= Records supplied =
= = =

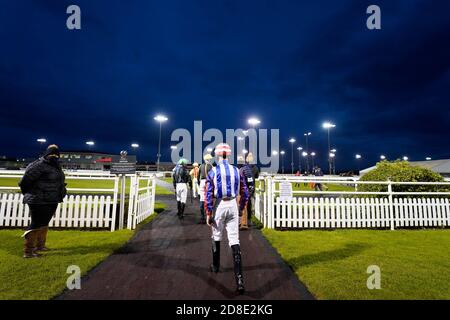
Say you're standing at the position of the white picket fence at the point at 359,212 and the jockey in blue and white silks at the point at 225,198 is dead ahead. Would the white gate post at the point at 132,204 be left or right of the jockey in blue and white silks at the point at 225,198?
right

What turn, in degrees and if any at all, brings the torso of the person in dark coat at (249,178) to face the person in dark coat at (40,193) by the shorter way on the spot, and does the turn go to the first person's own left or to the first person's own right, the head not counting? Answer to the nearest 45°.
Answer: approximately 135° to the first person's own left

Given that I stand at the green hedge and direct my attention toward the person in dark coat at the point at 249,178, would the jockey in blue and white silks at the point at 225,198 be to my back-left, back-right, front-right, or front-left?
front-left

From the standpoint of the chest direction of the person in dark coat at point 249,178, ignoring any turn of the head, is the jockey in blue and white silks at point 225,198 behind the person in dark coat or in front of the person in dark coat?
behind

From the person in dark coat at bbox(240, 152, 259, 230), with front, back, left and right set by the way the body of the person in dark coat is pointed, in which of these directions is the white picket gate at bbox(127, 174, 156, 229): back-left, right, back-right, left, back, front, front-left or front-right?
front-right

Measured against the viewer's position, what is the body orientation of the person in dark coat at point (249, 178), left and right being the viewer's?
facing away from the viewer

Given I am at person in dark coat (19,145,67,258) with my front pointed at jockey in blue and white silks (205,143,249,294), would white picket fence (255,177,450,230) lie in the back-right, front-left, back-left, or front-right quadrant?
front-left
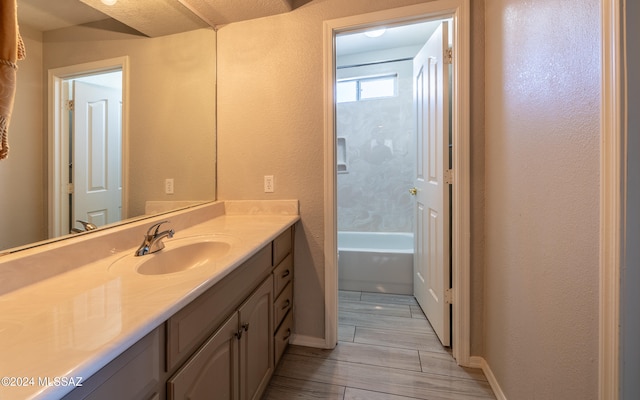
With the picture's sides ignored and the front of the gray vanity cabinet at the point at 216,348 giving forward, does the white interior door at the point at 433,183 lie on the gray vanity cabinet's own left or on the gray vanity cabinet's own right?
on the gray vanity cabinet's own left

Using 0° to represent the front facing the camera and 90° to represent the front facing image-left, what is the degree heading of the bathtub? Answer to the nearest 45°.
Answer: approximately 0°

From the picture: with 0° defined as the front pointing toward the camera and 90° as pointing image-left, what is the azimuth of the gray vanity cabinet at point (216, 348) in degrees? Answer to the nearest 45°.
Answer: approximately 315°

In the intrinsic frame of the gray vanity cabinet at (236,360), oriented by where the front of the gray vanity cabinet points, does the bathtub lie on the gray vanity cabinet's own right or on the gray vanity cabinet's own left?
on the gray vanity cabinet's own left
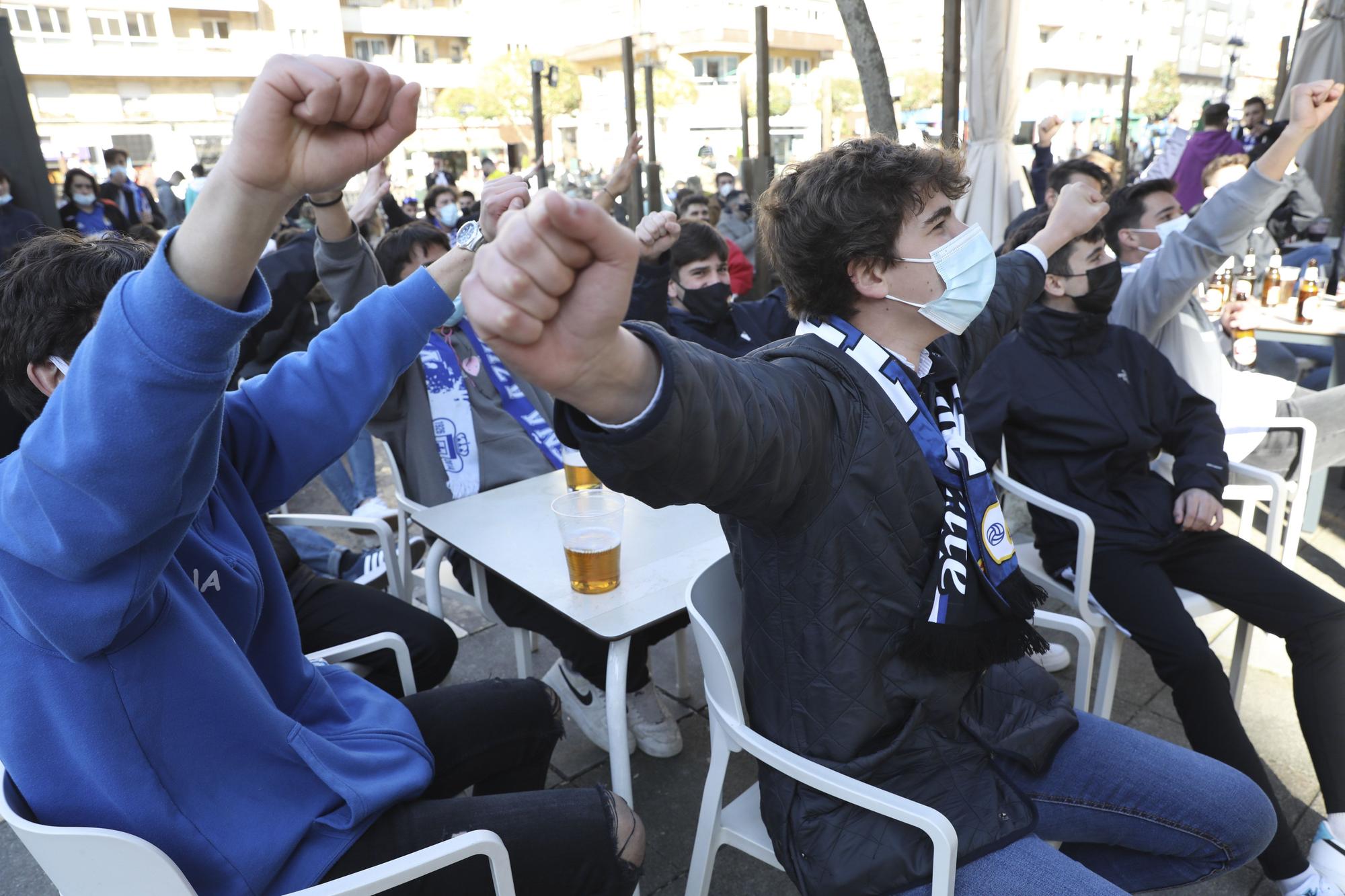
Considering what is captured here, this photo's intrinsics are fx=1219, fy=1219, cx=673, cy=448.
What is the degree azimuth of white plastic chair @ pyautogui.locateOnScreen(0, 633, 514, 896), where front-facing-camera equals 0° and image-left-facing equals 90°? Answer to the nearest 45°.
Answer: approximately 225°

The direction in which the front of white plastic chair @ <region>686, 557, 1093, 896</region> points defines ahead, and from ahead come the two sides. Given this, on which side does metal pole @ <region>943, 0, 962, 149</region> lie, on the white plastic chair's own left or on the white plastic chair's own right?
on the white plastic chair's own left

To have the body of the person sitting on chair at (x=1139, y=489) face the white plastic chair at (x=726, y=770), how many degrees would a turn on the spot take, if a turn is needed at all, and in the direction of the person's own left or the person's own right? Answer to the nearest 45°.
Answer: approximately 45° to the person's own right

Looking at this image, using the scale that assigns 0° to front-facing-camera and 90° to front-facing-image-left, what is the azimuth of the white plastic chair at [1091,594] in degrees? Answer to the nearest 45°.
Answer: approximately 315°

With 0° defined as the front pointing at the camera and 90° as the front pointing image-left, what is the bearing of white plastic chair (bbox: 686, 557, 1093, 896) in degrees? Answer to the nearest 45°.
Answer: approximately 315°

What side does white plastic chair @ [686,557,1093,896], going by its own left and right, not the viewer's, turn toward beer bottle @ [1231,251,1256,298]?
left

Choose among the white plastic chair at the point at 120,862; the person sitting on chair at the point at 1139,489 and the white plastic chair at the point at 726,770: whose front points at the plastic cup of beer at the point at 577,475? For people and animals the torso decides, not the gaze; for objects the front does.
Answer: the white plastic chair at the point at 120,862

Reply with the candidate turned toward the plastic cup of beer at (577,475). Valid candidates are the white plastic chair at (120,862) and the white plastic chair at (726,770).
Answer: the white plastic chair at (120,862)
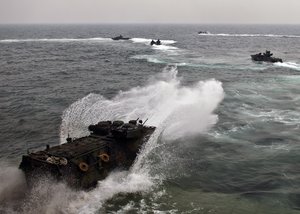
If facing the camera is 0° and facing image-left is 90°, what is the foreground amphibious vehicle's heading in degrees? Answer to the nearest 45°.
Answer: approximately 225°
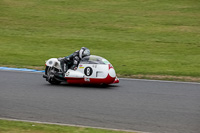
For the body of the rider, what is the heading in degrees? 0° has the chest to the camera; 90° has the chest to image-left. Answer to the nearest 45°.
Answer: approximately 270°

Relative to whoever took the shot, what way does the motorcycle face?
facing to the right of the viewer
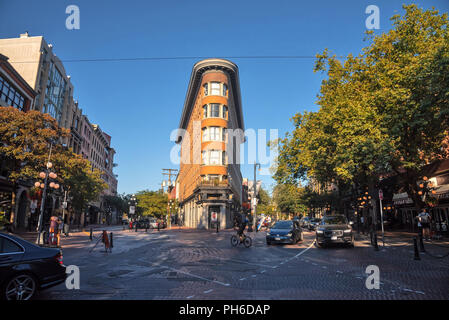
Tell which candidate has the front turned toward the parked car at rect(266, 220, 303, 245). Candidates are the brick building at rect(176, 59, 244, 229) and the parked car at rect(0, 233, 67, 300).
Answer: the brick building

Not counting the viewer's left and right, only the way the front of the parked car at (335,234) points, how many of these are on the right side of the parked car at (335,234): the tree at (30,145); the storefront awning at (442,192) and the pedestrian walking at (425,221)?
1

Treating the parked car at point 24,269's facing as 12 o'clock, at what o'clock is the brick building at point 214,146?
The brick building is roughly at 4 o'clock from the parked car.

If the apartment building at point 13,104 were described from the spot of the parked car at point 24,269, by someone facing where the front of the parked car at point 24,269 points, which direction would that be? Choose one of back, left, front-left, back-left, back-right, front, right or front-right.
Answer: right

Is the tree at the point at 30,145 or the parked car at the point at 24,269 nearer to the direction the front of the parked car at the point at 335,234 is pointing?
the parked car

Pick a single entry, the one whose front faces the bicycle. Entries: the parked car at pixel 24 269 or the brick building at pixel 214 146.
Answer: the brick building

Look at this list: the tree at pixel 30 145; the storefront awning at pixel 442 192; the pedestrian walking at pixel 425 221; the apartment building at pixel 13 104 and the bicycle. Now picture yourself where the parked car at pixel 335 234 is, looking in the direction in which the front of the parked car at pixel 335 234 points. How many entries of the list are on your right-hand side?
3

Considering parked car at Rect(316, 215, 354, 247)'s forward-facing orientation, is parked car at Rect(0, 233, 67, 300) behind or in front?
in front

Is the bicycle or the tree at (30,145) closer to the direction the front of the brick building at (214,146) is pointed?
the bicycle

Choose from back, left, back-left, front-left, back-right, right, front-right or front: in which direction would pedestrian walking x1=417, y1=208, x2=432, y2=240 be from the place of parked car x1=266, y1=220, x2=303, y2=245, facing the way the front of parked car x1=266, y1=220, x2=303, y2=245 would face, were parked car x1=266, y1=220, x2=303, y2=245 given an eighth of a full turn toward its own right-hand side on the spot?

= = =

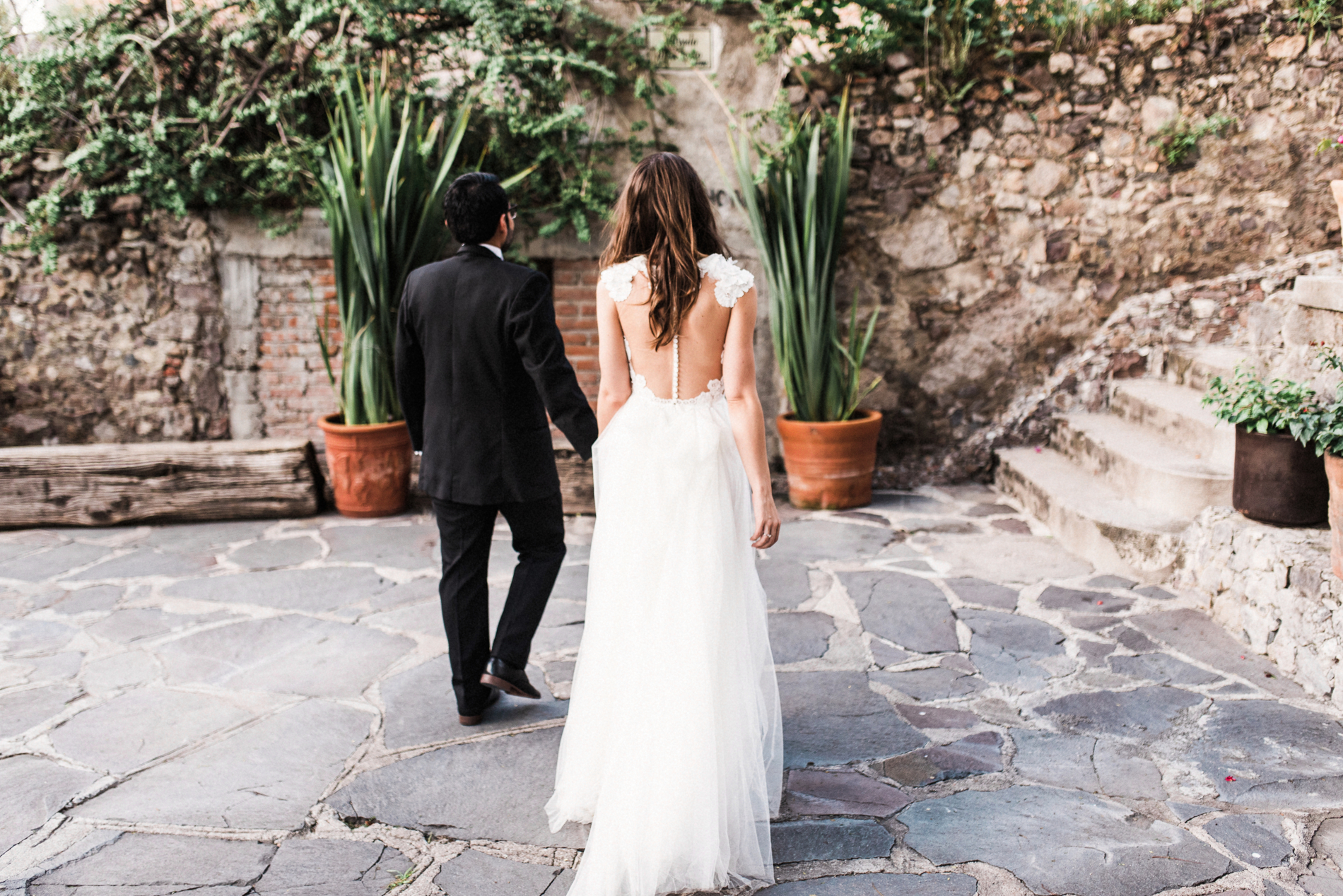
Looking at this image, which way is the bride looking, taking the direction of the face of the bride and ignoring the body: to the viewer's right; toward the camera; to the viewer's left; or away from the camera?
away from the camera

= = =

Rewrite everything from the line containing "What side does" down to the line containing "Answer: right", swapping "motorcycle" for "scooter" and keeping all else unchanged. Leave the pictures out of your answer.

= Result of the task =
What side does white plastic chair @ [686,557,1093,896], going by its own left and right, not the viewer's, turn toward beer bottle @ [1231,251,1256,298]?
left

Choose among the white plastic chair at the point at 120,862; the person sitting on chair at the point at 1139,489 and the white plastic chair at the point at 726,770: whose front points at the plastic cup of beer at the point at 577,475? For people and animals the torso decides, not the gaze; for objects the front does.
Answer: the white plastic chair at the point at 120,862

Reply with the candidate turned toward the plastic cup of beer at (577,475). Valid candidates are the white plastic chair at (120,862) and the white plastic chair at (726,770).
Answer: the white plastic chair at (120,862)
If facing the camera is 0° and facing image-left is 90°, what is the foreground amphibious vehicle's heading in degrees? Answer to the nearest 45°.
Answer: approximately 225°
For the body of the rider, what is the heading in degrees? 0° has the chest to the camera; 90° has the chest to image-left. Answer to the nearest 45°.
Answer: approximately 270°

Relative to whoever took the shot, what way does the scooter face?
facing to the right of the viewer
Tell which candidate has the front turned toward the parked car at rect(266, 220, 303, 245). Candidates are the brick building at rect(176, 59, 244, 229) and the parked car at rect(0, 233, 67, 300).
Answer: the brick building

Not counting the viewer's left and right, only the way the front of the parked car at (335,234) points, how many of these are on the right side of the parked car at (335,234): the tree at (30,145); the storefront awning at (442,192) and the pedestrian walking at (425,221)?
1

Treating the parked car at point 24,269's facing as 12 o'clock, at what o'clock is the brick building at point 214,146?
The brick building is roughly at 4 o'clock from the parked car.

If the apartment building at point 13,104 were described from the spot of the parked car at point 24,269, by someone facing where the front of the parked car at point 24,269 points, which direction would that be? Choose one of back, left, front-left, back-left, back-right, front, right or front-right.
Answer: right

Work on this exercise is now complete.